Today my dad told me abt farizul and asked me if im okay if he comes to meet me.. i was a lil bit shocked.. never expect that bcs i told my dad that im going back to egypt soon.

And around 2 weeks ago, my best friend asked my hand for irsyad. So i accepted to know him first. Just, he is going to perform haj very soon and plan to get know me after he back from Mecca.

Both are not my taste but farizul looks better than another. Just, when i saw irsyad, he is very cheerful person and calm. He is kind and knowledgable. Like he wrote poems in english hahahah and a wordpress blogger too..  come onnnn wordpress why didnt you tell me abt him earlier???

And the thing is, i felt the chemistry and vibe between me and irsyad..

For farizul i didnt feel anything but hmm. I said to kakroxk abt this.. maybe the reason is i know irsyad and didnt know anything abt farizul. I felt insecure to people that i dont know.

Kakrock told me to just meet farizul first and decide after…

Idk 🙁🙁🙁

Hmm

For a few days, i keep dreaming abt aisyah. It was quite a sad dream. That we were on a journey to a few countries. And when we were crossing Indonesia, i got into our bus and the bus quickly moved leaving aisyah behind.

I asked people, they advised me to just ignore her. 

So i texted fatin askinv if she is okay because yeah, keep dreaming the same peolpe for days.. fatin said even she didnt contact her for a long time.

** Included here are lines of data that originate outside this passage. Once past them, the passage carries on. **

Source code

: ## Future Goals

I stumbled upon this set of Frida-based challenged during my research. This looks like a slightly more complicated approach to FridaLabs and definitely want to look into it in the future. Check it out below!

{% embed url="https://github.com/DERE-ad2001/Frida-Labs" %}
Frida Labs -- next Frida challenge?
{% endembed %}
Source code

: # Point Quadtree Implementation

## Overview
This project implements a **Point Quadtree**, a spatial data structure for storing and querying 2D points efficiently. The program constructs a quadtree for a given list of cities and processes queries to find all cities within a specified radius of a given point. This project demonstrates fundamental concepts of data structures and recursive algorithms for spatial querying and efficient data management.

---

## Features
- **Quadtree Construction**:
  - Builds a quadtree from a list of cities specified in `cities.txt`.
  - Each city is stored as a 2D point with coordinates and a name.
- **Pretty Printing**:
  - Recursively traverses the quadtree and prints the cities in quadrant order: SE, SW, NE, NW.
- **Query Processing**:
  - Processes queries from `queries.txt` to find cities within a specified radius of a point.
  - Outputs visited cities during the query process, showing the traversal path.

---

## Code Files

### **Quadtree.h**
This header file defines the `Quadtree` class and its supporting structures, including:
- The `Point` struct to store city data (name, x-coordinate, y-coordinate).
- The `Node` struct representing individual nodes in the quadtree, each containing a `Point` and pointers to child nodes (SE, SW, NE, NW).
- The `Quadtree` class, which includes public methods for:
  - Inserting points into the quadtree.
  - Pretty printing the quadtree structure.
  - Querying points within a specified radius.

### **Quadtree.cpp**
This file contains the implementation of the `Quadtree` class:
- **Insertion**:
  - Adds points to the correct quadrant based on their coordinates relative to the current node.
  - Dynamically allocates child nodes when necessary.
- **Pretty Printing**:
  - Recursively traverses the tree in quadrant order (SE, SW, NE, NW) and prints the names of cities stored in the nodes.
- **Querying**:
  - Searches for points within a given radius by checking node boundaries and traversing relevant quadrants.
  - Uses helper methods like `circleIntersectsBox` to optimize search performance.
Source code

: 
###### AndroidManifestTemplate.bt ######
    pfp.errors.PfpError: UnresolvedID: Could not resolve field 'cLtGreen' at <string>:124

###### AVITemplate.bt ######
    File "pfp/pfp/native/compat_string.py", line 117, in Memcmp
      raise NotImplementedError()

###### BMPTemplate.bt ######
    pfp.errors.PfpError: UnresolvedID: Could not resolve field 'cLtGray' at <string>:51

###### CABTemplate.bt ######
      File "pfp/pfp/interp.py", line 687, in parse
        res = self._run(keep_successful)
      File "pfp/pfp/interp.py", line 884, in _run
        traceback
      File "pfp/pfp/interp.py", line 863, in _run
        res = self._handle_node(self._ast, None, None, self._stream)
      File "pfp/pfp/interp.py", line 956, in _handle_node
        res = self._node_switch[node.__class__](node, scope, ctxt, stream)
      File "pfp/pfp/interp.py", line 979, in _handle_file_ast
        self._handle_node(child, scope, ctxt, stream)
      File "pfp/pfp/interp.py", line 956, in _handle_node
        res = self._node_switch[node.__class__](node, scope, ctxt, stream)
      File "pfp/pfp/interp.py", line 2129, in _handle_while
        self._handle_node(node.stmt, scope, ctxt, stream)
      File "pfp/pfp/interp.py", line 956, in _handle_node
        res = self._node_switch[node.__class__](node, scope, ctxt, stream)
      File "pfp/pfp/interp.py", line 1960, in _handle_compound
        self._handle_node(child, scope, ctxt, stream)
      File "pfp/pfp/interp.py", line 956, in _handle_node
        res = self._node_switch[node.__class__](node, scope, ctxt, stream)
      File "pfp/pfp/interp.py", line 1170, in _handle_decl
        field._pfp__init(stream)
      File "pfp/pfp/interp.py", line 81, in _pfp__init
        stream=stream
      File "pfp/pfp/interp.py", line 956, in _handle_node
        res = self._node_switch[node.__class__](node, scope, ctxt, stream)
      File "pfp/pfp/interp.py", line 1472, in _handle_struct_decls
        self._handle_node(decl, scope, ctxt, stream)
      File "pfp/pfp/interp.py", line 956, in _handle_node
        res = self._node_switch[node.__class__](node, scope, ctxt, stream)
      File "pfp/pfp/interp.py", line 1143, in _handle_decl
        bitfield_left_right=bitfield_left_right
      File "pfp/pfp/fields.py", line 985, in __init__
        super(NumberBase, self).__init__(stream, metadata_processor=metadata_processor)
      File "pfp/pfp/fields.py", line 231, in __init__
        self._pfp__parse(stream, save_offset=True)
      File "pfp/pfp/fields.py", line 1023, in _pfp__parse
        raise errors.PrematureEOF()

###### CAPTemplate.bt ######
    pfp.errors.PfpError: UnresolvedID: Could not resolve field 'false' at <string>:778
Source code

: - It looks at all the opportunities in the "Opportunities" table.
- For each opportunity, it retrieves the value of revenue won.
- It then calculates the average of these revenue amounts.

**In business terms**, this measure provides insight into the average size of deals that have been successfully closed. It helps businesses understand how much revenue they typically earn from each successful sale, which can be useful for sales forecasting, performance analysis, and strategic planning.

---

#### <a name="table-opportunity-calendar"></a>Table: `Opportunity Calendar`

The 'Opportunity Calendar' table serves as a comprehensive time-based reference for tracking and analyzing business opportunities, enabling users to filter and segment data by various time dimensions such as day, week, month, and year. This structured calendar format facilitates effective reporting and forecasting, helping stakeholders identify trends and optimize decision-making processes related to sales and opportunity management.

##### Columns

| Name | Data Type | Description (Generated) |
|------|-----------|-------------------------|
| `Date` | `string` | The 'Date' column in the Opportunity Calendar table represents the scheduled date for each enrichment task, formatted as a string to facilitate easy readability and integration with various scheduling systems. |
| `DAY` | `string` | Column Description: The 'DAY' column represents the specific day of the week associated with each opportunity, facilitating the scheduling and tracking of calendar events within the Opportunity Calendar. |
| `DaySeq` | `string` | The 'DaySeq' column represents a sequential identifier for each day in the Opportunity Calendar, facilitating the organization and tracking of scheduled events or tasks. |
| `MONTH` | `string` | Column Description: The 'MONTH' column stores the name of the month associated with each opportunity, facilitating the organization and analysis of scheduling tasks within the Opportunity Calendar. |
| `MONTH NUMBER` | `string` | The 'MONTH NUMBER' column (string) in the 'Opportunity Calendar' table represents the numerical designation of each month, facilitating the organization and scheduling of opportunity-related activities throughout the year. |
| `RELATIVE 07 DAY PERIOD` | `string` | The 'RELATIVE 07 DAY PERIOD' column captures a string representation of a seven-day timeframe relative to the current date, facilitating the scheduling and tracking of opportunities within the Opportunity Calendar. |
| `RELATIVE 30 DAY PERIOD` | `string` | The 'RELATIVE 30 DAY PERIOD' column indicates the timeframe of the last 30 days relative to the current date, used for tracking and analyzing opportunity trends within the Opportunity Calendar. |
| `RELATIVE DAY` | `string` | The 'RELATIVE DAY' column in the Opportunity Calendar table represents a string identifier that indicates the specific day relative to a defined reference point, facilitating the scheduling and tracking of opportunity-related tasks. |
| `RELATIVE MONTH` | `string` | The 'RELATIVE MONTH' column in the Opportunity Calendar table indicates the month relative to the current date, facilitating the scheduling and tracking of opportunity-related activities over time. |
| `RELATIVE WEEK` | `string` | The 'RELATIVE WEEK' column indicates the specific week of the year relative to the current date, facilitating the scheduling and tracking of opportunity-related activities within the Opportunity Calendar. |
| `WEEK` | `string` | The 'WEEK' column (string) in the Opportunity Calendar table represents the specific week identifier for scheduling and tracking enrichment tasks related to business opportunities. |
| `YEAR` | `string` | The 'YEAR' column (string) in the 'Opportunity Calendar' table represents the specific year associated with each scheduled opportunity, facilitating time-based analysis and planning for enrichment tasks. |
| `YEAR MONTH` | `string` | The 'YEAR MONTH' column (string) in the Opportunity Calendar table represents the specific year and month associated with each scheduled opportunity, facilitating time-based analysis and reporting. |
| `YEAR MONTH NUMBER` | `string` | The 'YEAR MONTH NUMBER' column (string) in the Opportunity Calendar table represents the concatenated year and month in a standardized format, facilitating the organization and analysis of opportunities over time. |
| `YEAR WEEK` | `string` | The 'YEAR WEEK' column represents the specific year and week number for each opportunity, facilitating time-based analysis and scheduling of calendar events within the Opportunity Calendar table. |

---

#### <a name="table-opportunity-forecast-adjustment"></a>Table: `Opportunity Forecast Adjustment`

Huhu… i hope she will be fine alwaysss

Course

I was interested in sufism and metafisic but unfortunately, i must choose between usulfiqh, fiqh am, fiqh muqaran and islamic law only.

The only course that i can consider is usulfiqh but yeahhhhh, it is the most difficult course in the worldddddd 😭 

My senior didnt past the master exam for two years and changed her course to fiqh am. And another senior took more than 5-7 years for usulfiqh.

Master Azhar

So my dad seemed happy hearing that i might further my study at al-Azhar instead of casis. But yeah, i still want to set my foot on casis one day.

Kak mahmudah offered herself to submit my application form, and the required document because my flight and the close date just five days in between.

Now we are still waiting for the official result to come out.

Nana said, we might stay just three person in white house. So the rent might cost around 900le per month not including wifi and food. 😦 

Nana insists to stay so i felt much guilty to just moving into Dmak. But i tell her that once she graduated, i m not gonna stay in that house due to the incresing rent 10% every year.

I just had some thought esp to not working and just focus on my study, but it seems like, i need to work just to balance my economy and my life.